Wilbraham called out for them. They went in, and Harry said good-night at once and went upstairs. He was no longer sent to bed before the rest, but no objection was ever made if he went.
When he was alone in his room he breathed relief. His mother, perhaps, would come in on her way to bed, but otherwise he would be alone for the hours of the night, and yet so much not alone. He thought that to-night his mother would certainly come, and he undressed quickly so that when he should hear her he could get into bed and pretend to be asleep. This small piece of deception did not trouble him, since it would not trouble her. He had never given her what he owed her. Now he wanted to think uninterruptedly of Viola.
He leaned out of the window with his chin on his hands and gazed at the dark masses of trees in front of him and at the starry roof of the sky above them, which was above her, too. His window was on the same side of the house as that of the room in which Grant had slept the year before, but the trees were nearer to it. He gazed more at the sky than at the trees. Yes, in that direction, almost directly in front of him, lay the cottage in which she was—now at this very minute. It was a moving thought. Perhaps she was asleep, perhaps she was looking at the same stars as he was. Perhaps she was thinking of him, as he was thinking of her. That was a very stirring thought, and led him to shift his position. He wanted to be in motion as he thought of her. Later on, when the house was all asleep, he would dress and go out. For the present he could only walk about his room, when the waves of emotion that came to him stirred him from his place at the window.

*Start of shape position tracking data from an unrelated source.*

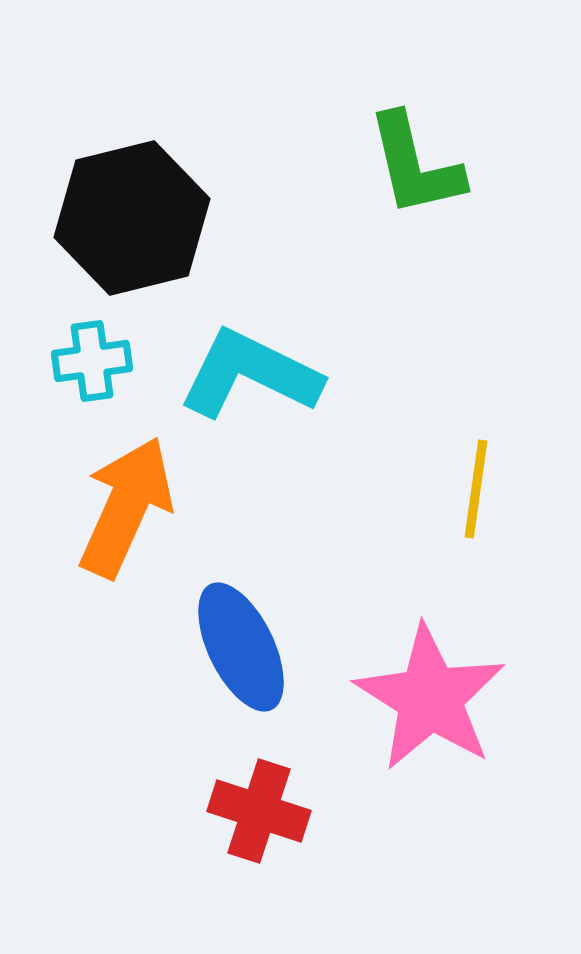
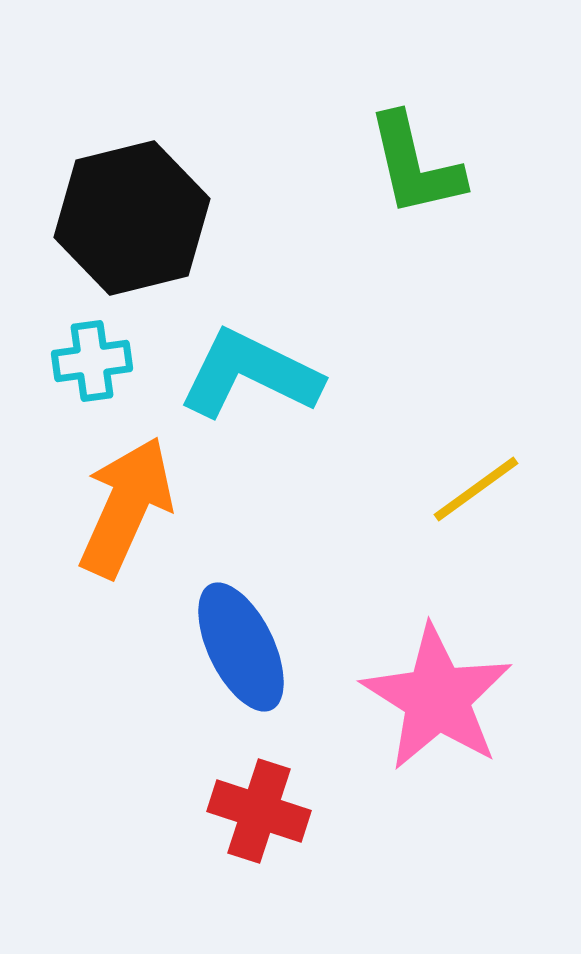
yellow line: rotated 46 degrees clockwise
pink star: moved 7 px right
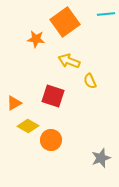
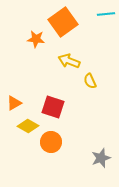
orange square: moved 2 px left
red square: moved 11 px down
orange circle: moved 2 px down
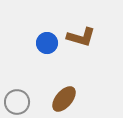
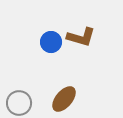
blue circle: moved 4 px right, 1 px up
gray circle: moved 2 px right, 1 px down
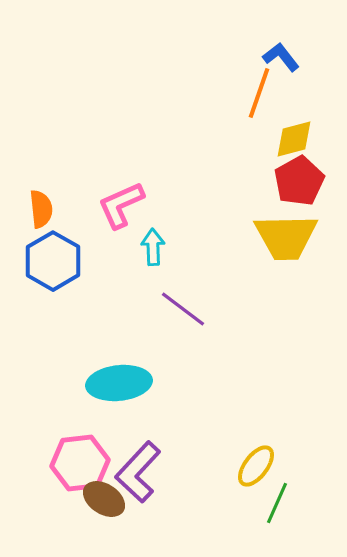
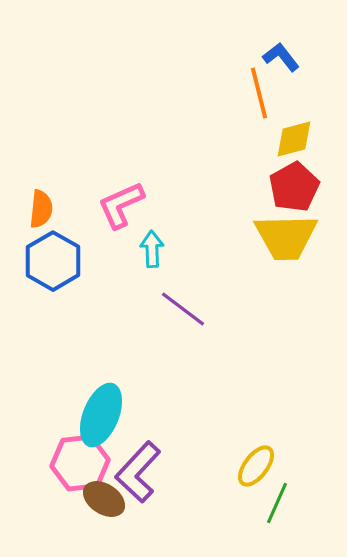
orange line: rotated 33 degrees counterclockwise
red pentagon: moved 5 px left, 6 px down
orange semicircle: rotated 12 degrees clockwise
cyan arrow: moved 1 px left, 2 px down
cyan ellipse: moved 18 px left, 32 px down; rotated 62 degrees counterclockwise
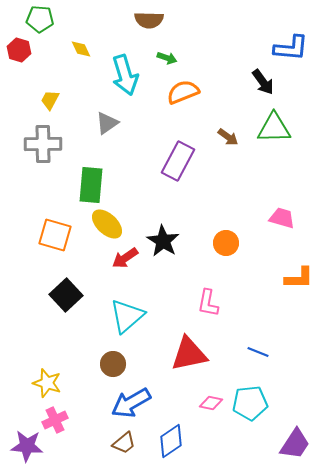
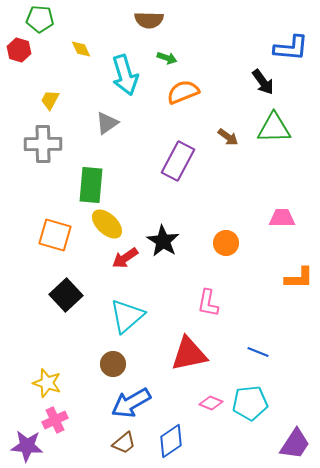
pink trapezoid: rotated 16 degrees counterclockwise
pink diamond: rotated 10 degrees clockwise
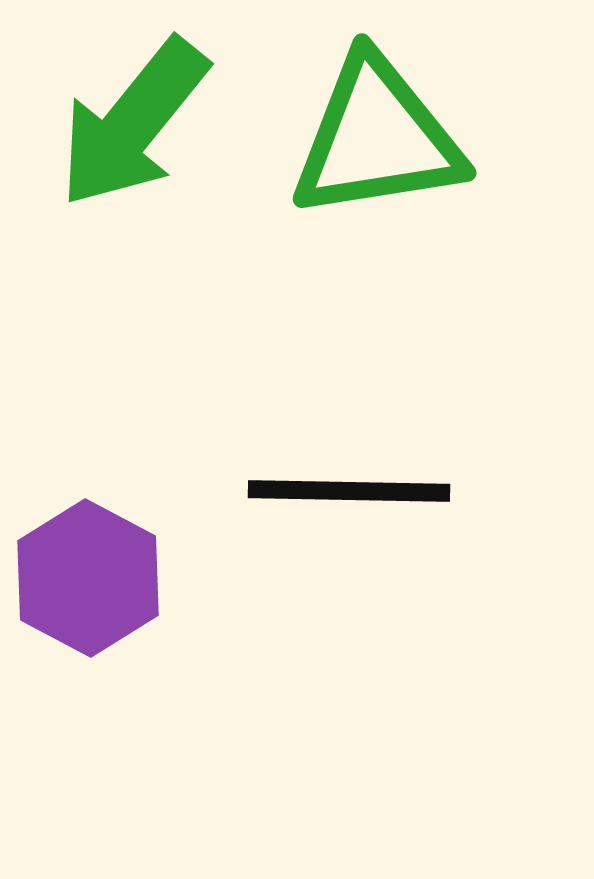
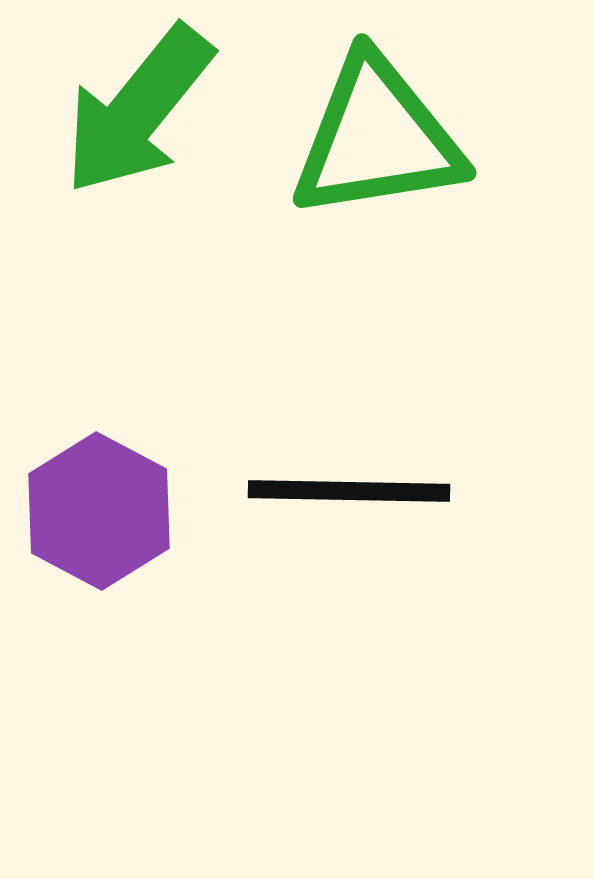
green arrow: moved 5 px right, 13 px up
purple hexagon: moved 11 px right, 67 px up
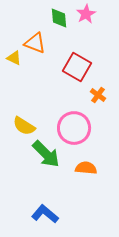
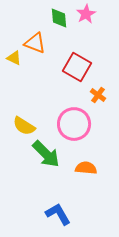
pink circle: moved 4 px up
blue L-shape: moved 13 px right; rotated 20 degrees clockwise
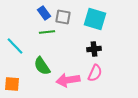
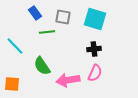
blue rectangle: moved 9 px left
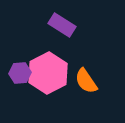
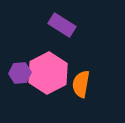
orange semicircle: moved 5 px left, 3 px down; rotated 44 degrees clockwise
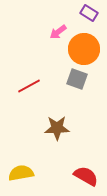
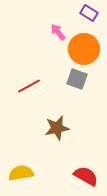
pink arrow: rotated 90 degrees clockwise
brown star: rotated 10 degrees counterclockwise
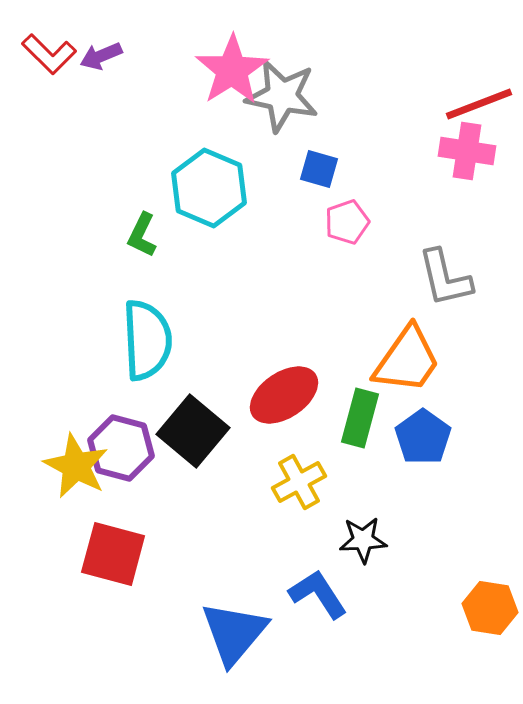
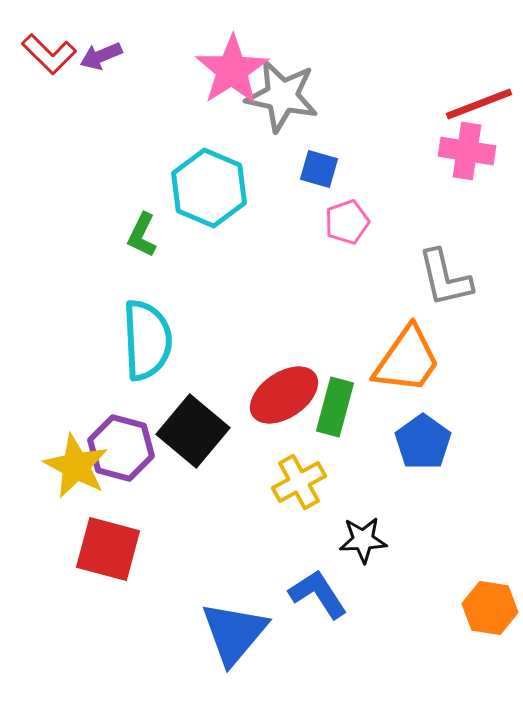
green rectangle: moved 25 px left, 11 px up
blue pentagon: moved 5 px down
red square: moved 5 px left, 5 px up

But he could not think like that. He did not know what to think about. His impatience grew for the time to come when he should be alone and undisturbed. Then he would be able to think, out there under the stars. The trees oppressed him, as they had never done before. He got into bed. He would lie and think there until his mother had come and gone. But the moment he got into bed he fell asleep, and did not awake when she came in softly, shielding the light of her candle from his eyes.